--- Task ---
Pull each line with the string "Châu" from the entries.

--- Available data ---
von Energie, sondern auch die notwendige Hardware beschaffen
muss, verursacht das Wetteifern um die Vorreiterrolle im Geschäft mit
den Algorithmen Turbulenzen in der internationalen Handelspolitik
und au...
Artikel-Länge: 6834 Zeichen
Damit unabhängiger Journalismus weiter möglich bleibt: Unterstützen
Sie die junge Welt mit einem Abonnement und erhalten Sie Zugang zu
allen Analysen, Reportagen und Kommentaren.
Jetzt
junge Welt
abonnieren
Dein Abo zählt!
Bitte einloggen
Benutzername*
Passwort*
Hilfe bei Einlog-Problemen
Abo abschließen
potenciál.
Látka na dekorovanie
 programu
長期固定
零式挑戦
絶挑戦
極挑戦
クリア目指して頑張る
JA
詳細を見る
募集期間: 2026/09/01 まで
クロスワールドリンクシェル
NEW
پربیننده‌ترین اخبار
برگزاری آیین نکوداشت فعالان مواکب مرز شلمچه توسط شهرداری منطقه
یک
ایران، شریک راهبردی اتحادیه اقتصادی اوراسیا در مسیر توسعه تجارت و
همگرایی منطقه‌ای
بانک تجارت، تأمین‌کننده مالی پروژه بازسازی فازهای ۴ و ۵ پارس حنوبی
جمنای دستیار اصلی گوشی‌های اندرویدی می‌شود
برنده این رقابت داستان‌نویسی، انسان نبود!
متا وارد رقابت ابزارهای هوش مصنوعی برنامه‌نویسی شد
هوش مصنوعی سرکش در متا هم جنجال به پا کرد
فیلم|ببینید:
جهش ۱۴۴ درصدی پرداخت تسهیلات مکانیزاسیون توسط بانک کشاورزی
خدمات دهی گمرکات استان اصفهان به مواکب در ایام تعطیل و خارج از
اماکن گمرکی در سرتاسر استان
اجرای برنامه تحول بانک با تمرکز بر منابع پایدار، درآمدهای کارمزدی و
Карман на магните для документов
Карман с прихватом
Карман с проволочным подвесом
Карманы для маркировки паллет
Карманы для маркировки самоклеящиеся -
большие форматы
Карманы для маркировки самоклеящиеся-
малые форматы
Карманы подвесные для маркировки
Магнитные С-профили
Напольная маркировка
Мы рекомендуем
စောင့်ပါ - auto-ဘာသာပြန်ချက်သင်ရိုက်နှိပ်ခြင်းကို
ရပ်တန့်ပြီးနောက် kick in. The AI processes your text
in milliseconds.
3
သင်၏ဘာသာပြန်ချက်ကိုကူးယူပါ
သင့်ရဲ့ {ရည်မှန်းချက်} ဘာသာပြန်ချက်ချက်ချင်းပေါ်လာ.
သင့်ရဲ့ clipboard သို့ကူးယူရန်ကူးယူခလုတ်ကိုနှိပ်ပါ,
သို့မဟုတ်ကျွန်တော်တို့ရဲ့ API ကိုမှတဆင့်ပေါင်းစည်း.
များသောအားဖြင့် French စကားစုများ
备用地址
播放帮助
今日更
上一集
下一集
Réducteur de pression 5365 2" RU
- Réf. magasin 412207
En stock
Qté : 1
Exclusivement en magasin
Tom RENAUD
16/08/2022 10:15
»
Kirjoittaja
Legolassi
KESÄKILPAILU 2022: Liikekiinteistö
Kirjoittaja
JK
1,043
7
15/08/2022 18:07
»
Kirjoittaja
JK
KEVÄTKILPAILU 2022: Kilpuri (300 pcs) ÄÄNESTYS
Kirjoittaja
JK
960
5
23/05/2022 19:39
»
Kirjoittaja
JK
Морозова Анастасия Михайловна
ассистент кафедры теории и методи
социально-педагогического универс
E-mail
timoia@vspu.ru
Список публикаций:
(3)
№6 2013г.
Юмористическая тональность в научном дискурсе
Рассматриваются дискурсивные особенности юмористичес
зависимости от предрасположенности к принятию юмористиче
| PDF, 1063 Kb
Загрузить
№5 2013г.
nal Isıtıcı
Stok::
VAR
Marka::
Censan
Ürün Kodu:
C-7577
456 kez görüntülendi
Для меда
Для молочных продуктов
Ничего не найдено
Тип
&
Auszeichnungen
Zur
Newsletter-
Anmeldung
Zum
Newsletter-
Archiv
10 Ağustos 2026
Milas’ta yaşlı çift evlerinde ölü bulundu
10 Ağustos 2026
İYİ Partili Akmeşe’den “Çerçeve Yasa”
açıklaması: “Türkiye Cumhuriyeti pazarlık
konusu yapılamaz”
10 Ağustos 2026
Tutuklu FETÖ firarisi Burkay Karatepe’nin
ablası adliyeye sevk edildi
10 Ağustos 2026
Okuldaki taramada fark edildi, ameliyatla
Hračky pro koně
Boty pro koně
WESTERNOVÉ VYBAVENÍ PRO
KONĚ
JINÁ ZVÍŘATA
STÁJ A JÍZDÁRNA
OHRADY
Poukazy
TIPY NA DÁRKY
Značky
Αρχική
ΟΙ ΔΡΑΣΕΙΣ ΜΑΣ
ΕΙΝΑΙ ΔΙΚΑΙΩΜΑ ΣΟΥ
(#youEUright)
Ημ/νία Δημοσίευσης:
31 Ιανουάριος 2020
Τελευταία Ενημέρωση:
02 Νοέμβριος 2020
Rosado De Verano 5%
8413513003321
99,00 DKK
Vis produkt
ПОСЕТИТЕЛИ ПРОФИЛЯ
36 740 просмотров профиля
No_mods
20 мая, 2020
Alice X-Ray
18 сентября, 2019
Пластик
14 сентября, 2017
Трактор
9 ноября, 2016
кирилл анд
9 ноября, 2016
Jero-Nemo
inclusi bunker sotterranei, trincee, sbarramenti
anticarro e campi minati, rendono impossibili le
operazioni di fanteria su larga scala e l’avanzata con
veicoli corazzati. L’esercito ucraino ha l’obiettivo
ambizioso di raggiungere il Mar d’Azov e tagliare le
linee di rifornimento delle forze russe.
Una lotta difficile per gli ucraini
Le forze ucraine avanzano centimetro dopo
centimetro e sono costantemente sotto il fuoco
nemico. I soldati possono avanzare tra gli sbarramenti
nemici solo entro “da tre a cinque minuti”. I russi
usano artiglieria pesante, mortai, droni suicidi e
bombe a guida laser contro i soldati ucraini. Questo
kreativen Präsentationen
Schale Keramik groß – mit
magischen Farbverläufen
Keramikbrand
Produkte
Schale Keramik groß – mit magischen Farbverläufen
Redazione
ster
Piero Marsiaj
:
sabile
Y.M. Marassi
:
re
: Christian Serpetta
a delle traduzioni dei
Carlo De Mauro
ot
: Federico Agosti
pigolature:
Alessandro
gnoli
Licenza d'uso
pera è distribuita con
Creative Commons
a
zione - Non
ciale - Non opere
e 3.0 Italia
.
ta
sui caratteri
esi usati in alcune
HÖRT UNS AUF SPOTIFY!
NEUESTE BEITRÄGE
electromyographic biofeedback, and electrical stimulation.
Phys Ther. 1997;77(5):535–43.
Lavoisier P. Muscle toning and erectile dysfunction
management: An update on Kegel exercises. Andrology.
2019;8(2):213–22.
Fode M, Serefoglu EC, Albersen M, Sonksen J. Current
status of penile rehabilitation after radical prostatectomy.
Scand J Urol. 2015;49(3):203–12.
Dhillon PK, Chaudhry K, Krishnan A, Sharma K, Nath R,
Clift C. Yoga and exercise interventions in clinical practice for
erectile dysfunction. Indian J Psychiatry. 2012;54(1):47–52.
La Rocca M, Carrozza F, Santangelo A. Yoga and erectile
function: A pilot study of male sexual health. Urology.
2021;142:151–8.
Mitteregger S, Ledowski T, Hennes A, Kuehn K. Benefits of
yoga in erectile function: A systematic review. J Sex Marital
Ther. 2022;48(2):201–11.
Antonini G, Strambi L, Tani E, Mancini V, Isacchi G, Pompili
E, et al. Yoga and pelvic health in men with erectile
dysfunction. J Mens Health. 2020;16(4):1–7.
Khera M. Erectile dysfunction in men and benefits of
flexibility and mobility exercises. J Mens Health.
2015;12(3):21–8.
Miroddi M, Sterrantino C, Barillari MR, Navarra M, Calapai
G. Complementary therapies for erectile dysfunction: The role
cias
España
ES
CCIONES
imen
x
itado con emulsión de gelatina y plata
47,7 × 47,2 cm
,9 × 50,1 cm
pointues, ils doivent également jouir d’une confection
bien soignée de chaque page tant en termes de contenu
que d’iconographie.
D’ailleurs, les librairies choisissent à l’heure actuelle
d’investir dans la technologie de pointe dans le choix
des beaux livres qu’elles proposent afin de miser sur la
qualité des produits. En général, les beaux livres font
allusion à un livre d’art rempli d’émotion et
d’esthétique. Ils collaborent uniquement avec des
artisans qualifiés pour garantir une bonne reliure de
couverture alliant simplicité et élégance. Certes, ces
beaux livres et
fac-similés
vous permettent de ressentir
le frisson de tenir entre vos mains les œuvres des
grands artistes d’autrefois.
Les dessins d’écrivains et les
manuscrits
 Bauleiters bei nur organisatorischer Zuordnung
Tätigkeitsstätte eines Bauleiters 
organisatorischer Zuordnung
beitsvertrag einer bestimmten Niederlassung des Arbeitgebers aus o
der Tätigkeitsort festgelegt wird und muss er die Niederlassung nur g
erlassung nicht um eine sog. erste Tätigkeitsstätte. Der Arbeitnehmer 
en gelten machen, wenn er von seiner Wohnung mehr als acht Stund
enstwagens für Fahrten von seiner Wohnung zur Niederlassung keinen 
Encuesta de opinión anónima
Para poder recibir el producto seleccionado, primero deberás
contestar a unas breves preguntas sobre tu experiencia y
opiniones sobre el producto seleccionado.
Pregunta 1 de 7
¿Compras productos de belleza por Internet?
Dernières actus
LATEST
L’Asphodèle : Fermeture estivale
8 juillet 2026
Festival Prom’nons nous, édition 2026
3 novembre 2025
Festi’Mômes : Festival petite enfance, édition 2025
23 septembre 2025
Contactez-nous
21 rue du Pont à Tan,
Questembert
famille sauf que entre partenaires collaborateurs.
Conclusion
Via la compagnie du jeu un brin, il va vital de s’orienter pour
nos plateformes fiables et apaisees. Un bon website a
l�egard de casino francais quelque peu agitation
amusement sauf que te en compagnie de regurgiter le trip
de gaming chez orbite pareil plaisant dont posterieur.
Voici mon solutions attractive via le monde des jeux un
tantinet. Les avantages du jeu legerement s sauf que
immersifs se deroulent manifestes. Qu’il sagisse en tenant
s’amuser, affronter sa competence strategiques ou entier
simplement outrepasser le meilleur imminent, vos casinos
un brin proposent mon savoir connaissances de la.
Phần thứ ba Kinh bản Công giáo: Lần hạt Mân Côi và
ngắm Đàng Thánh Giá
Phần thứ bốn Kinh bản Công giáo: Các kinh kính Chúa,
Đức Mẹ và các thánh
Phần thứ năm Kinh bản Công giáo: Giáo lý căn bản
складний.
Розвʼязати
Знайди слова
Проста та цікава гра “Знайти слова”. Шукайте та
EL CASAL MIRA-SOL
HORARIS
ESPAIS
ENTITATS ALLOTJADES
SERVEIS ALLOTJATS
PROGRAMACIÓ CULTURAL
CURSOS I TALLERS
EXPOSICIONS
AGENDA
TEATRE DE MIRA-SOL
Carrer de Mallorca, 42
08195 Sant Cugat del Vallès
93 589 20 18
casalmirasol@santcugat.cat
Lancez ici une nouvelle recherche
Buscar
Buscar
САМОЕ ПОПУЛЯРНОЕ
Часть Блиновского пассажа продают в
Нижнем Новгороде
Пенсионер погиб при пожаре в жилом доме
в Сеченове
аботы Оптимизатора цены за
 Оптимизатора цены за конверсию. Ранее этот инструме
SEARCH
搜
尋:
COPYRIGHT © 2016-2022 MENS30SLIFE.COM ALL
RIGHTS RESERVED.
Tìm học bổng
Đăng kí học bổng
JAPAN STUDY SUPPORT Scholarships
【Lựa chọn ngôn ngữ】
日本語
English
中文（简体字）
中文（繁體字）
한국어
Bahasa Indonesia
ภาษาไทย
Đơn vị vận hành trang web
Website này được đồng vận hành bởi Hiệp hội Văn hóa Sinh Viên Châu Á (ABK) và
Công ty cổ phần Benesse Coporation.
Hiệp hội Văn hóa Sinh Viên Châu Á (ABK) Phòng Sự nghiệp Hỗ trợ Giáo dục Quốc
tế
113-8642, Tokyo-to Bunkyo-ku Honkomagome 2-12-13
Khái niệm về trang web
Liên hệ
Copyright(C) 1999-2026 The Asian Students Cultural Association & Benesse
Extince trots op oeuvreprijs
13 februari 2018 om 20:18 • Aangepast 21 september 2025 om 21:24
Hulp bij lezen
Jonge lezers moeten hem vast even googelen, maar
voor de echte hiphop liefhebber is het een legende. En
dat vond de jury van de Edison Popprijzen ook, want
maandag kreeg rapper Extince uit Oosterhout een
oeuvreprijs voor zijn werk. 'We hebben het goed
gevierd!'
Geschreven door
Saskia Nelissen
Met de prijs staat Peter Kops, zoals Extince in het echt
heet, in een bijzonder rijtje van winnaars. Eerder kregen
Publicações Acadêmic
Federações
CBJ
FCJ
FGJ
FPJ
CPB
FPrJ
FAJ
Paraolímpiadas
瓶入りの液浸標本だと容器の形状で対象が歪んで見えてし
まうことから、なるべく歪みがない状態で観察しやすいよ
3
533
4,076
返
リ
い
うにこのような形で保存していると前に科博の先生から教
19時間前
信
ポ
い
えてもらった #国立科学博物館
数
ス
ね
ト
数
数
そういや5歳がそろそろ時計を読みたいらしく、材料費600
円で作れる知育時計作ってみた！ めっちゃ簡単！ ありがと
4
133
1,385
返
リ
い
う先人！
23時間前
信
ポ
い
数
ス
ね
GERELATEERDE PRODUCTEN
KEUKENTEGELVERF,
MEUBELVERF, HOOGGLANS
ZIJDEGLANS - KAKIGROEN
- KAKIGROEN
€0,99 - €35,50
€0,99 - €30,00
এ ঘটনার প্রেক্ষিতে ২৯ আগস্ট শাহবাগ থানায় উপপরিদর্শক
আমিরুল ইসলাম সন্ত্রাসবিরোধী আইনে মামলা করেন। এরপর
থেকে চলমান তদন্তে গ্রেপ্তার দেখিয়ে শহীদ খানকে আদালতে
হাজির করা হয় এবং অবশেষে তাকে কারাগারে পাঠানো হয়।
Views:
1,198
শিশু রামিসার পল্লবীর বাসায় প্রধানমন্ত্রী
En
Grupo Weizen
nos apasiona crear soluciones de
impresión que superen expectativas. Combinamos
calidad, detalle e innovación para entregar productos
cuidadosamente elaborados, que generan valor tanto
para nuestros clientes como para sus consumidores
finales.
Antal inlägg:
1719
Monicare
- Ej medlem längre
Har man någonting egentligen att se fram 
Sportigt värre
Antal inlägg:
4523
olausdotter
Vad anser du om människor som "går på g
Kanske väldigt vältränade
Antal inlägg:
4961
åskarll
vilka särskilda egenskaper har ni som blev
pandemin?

--- Answer to the problem ---
Website này được đồng vận hành bởi Hiệp hội Văn hóa Sinh Viên Châu Á (ABK) và
Hiệp hội Văn hóa Sinh Viên Châu Á (ABK) Phòng Sự nghiệp Hỗ trợ Giáo dục Quốc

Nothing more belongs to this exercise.